Well, actually, yes it makes perfect sense. Very, very few people have ever played in these open, multi-year campaigns. Even back in the day, it was very uncommon for people to play that way. It's not like there weren't serial adventures back then - GDQ, A1-4, the U series, just to name a few. And, the setup of AD&D lends itself very strongly to retiring characters after name level, that's why you got a keep and all that kind of stuff. That told players it was time to retire.
So, if every time you use the word campaign, you are using it differently than most people around you, you are deliberately obscuring communication. And it's not like you don't know that you are using the word differently than everyone else. Because you've been told repeatedly that no one uses the word the way you use it.

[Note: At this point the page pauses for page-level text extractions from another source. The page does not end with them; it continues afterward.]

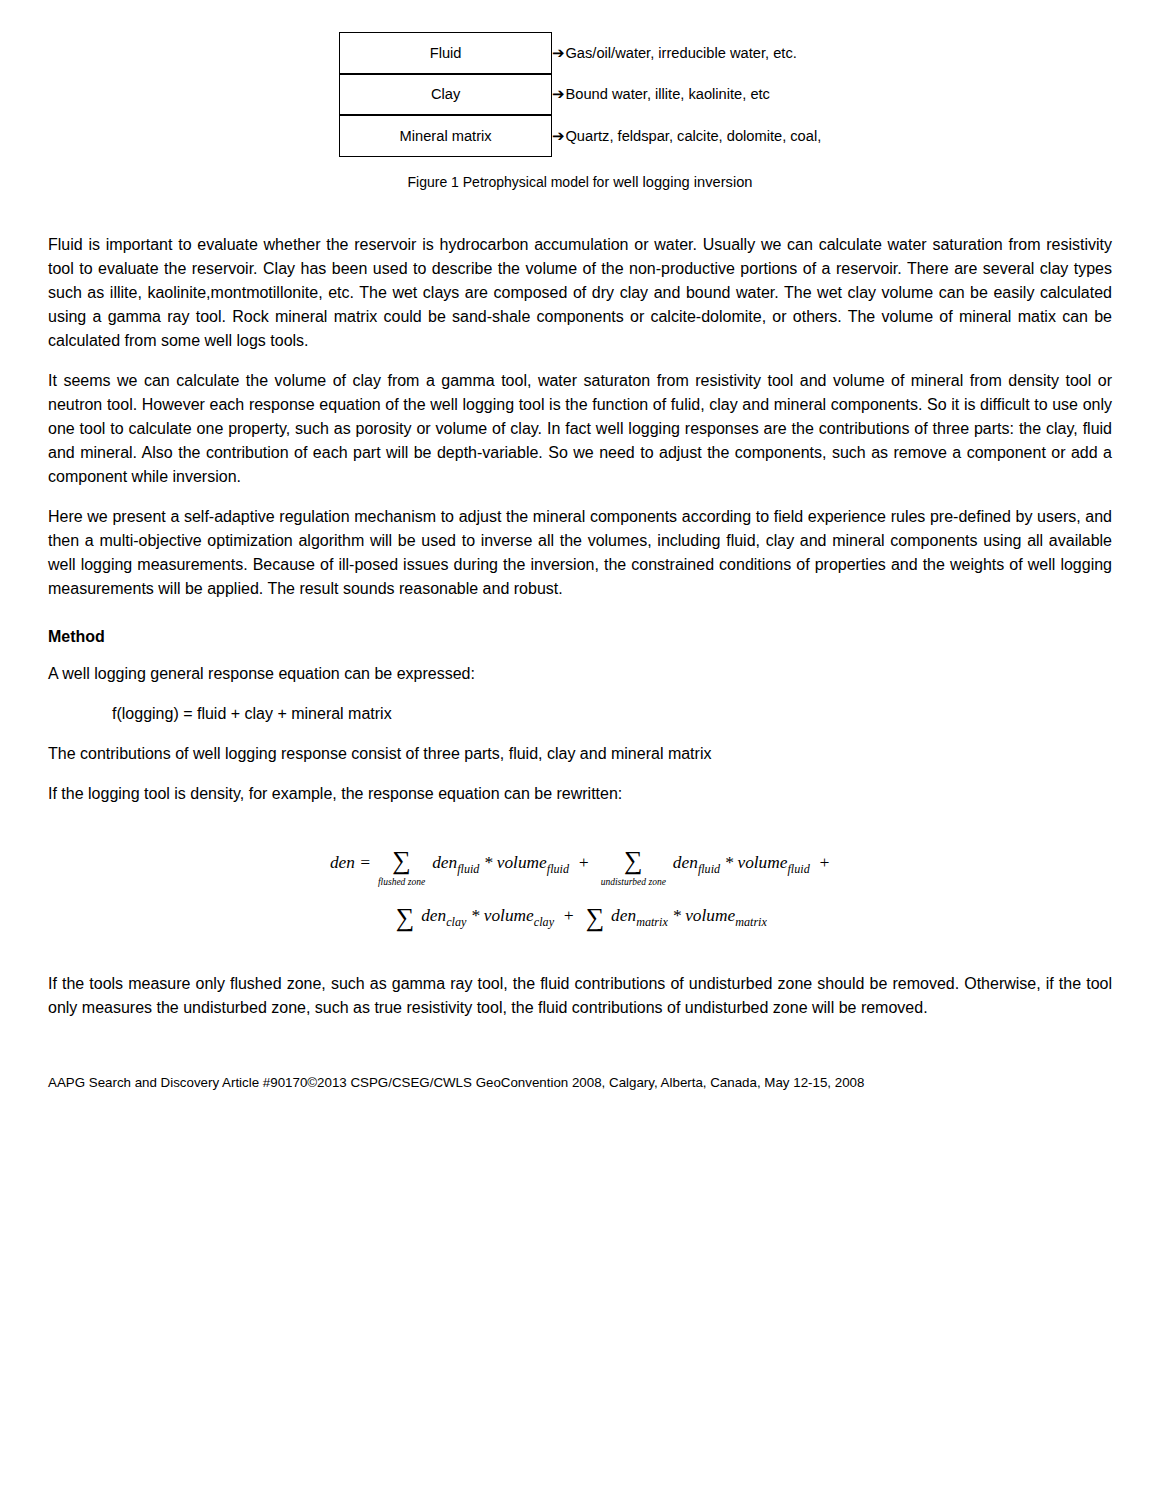| Fluid | ➔Gas/oil/water, irreducible water, etc. |
| Clay | ➔Bound water, illite, kaolinite, etc |
| Mineral matrix | ➔Quartz, feldspar, calcite, dolomite, coal, |
Figure 1 Petrophysical model for well logging inversion
Fluid is important to evaluate whether the reservoir is hydrocarbon accumulation or water. Usually we can calculate water saturation from resistivity tool to evaluate the reservoir. Clay has been used to describe the volume of the non-productive portions of a reservoir. There are several clay types such as illite, kaolinite,montmotillonite, etc. The wet clays are composed of dry clay and bound water. The wet clay volume can be easily calculated using a gamma ray tool. Rock mineral matrix could be sand-shale components or calcite-dolomite, or others. The volume of mineral matix can be calculated from some well logs tools.
It seems we can calculate the volume of clay from a gamma tool, water saturaton from resistivity tool and volume of mineral from density tool or neutron tool. However each response equation of the well logging tool is the function of fulid, clay and mineral components. So it is difficult to use only one tool to calculate one property, such as porosity or volume of clay. In fact well logging responses are the contributions of three parts: the clay, fluid and mineral. Also the contribution of each part will be depth-variable. So we need to adjust the components, such as remove a component or add a component while inversion.
Here we present a self-adaptive regulation mechanism to adjust the mineral components according to field experience rules pre-defined by users, and then a multi-objective optimization algorithm will be used to inverse all the volumes, including fluid, clay and mineral components using all available well logging measurements. Because of ill-posed issues during the inversion, the constrained conditions of properties and the weights of well logging measurements will be applied. The result sounds reasonable and robust.
Method
A well logging general response equation can be expressed:
f(logging) = fluid + clay + mineral matrix
The contributions of well logging response consist of three parts, fluid, clay and mineral matrix
If the logging tool is density, for example, the response equation can be rewritten:
den = ∑flushed zone denfluid * volumefluid + ∑undisturbed zone denfluid * volumefluid + ∑ denclay * volumeclay + ∑ denmatrix * volumematrix
If the tools measure only flushed zone, such as gamma ray tool, the fluid contributions of undisturbed zone should be removed. Otherwise, if the tool only measures the undisturbed zone, such as true resistivity tool, the fluid contributions of undisturbed zone will be removed.
AAPG Search and Discovery Article #90170©2013 CSPG/CSEG/CWLS GeoConvention 2008, Calgary, Alberta, Canada, May 12-15, 2008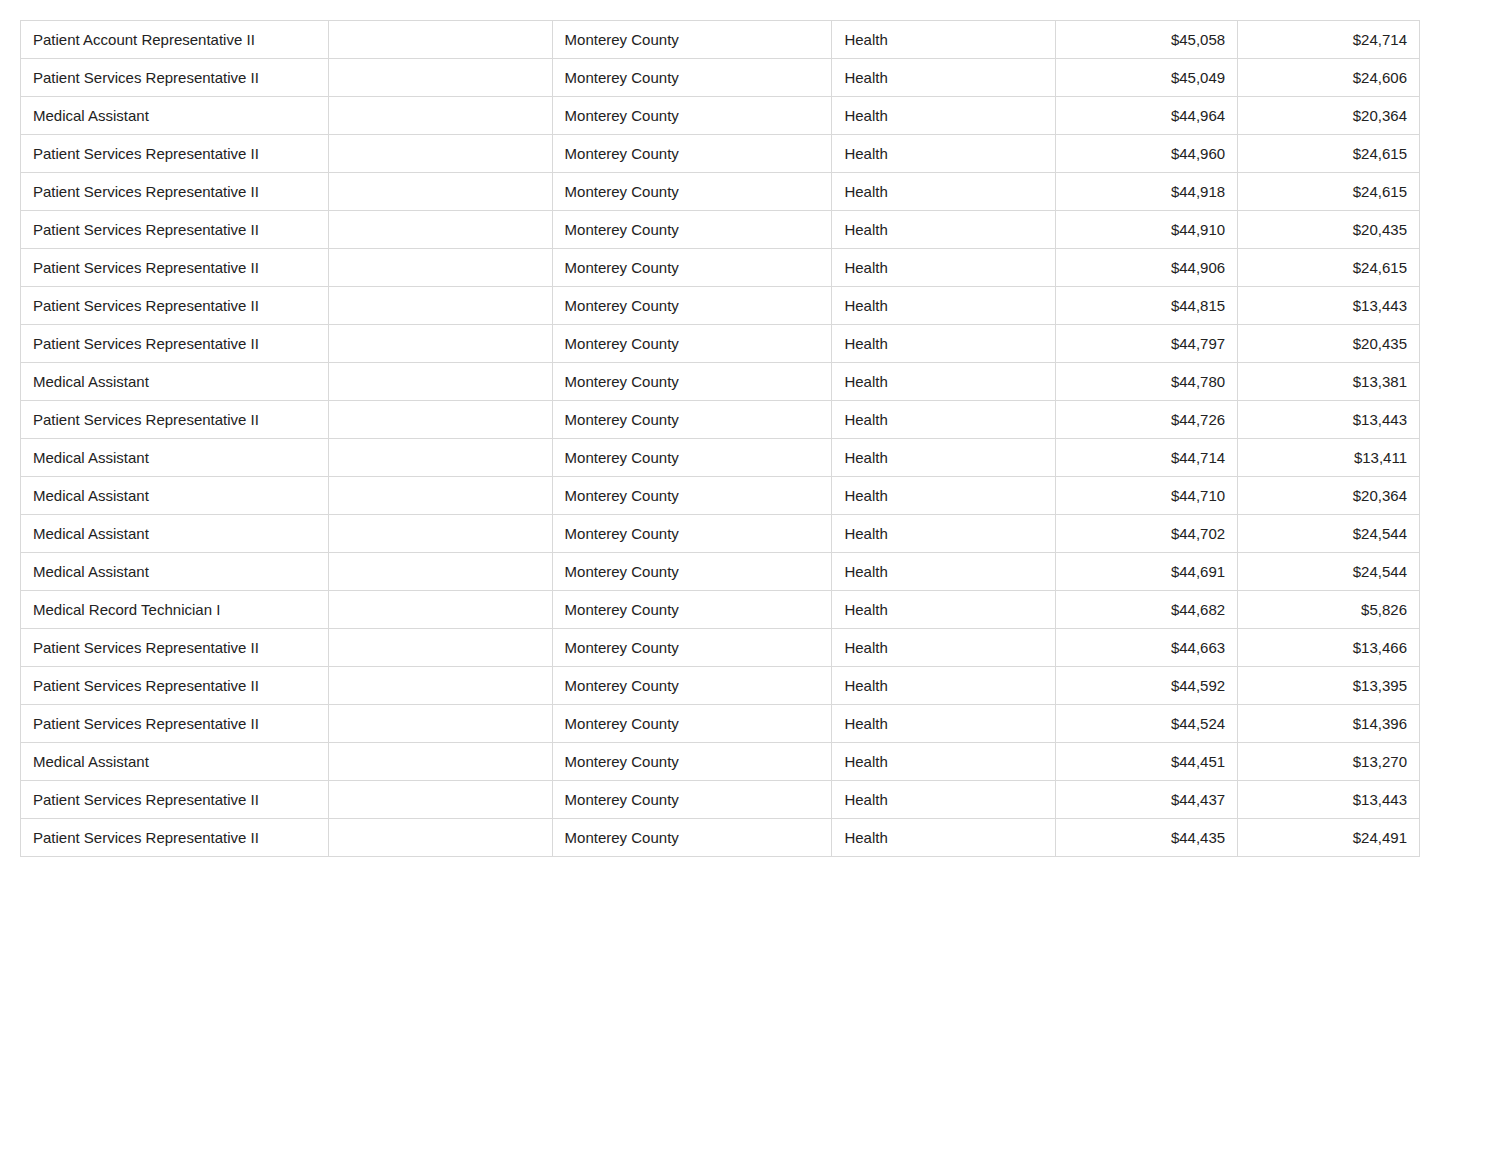| Patient Account Representative II | | Monterey County | Health | $45,058 | $24,714 |
| Patient Services Representative II | | Monterey County | Health | $45,049 | $24,606 |
| Medical Assistant | | Monterey County | Health | $44,964 | $20,364 |
| Patient Services Representative II | | Monterey County | Health | $44,960 | $24,615 |
| Patient Services Representative II | | Monterey County | Health | $44,918 | $24,615 |
| Patient Services Representative II | | Monterey County | Health | $44,910 | $20,435 |
| Patient Services Representative II | | Monterey County | Health | $44,906 | $24,615 |
| Patient Services Representative II | | Monterey County | Health | $44,815 | $13,443 |
| Patient Services Representative II | | Monterey County | Health | $44,797 | $20,435 |
| Medical Assistant | | Monterey County | Health | $44,780 | $13,381 |
| Patient Services Representative II | | Monterey County | Health | $44,726 | $13,443 |
| Medical Assistant | | Monterey County | Health | $44,714 | $13,411 |
| Medical Assistant | | Monterey County | Health | $44,710 | $20,364 |
| Medical Assistant | | Monterey County | Health | $44,702 | $24,544 |
| Medical Assistant | | Monterey County | Health | $44,691 | $24,544 |
| Medical Record Technician I | | Monterey County | Health | $44,682 | $5,826 |
| Patient Services Representative II | | Monterey County | Health | $44,663 | $13,466 |
| Patient Services Representative II | | Monterey County | Health | $44,592 | $13,395 |
| Patient Services Representative II | | Monterey County | Health | $44,524 | $14,396 |
| Medical Assistant | | Monterey County | Health | $44,451 | $13,270 |
| Patient Services Representative II | | Monterey County | Health | $44,437 | $13,443 |
| Patient Services Representative II | | Monterey County | Health | $44,435 | $24,491 |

Now, campaign has, AFAIK, no connotations attached to it at all. Negative or positive. I cannot think of any connotative meaning.
Railroading OTOH, has been pretty much universally used as a negative for decades. It's in the same category as Monty Haul, or various other negatively charged terms. I cannot think of a single example where it isn't used negatively. "This AP is a railroad" is never meant neutrally or positively. It's always understood in a negative context.
Now, if you want to keep using a term that you know everyone around you understands as a negative, and then insist that just because you personally don't think it's negative, that's not on them. That's on you. You're causing the break down in communication, particularly when there is a perfectly neutral term - linear - that no one would object to.